- Prompt:
Note how many lines in the following material mention "company", then give that number by itself.

- Source material:
■ ■ ■ ■ ■ ■ ■
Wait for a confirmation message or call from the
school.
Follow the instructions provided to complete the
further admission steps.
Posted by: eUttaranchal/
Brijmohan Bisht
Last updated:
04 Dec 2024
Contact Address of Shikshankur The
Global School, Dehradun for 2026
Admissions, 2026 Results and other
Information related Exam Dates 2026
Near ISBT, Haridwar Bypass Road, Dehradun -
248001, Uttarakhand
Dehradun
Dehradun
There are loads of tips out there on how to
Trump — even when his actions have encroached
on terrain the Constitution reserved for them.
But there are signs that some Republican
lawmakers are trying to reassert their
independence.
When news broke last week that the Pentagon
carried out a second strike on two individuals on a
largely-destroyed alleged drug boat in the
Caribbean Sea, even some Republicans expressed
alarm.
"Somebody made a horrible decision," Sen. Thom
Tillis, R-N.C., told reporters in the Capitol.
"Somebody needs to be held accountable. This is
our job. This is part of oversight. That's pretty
■ ■ ■ ■ ■ ■ ■
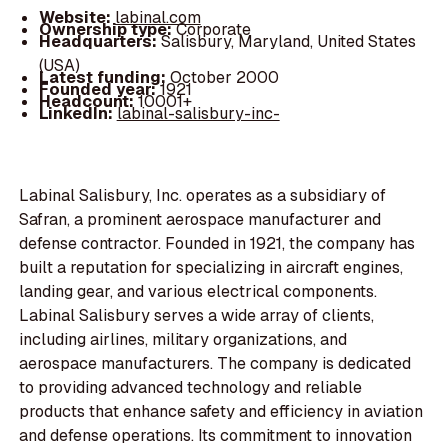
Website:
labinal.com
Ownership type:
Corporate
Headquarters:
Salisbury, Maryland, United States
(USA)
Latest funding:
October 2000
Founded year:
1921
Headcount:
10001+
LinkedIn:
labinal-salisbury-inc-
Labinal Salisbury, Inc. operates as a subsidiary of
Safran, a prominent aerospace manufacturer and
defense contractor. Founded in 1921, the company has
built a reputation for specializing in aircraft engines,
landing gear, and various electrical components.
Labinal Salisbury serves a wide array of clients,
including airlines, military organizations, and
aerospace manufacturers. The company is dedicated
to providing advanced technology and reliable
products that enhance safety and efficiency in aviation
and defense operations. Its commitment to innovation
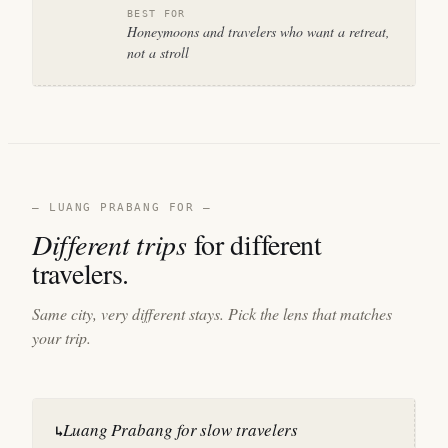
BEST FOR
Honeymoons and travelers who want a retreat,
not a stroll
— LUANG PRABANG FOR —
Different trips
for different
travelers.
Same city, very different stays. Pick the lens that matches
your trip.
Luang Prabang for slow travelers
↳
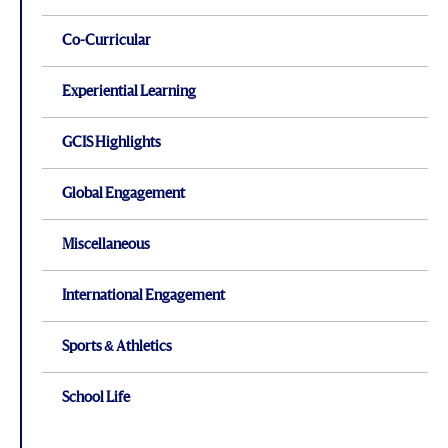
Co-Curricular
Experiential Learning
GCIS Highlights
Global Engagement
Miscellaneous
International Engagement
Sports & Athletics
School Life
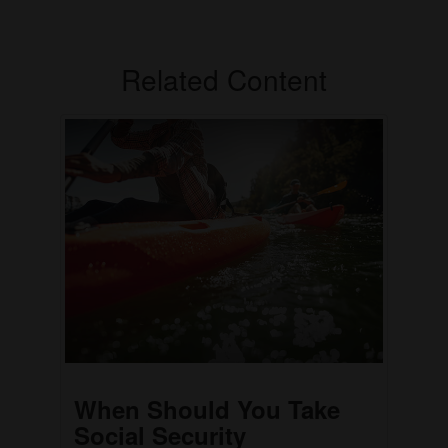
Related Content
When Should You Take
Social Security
■ ■ ■ ■ ■ ■ ■
- Expected answer:
2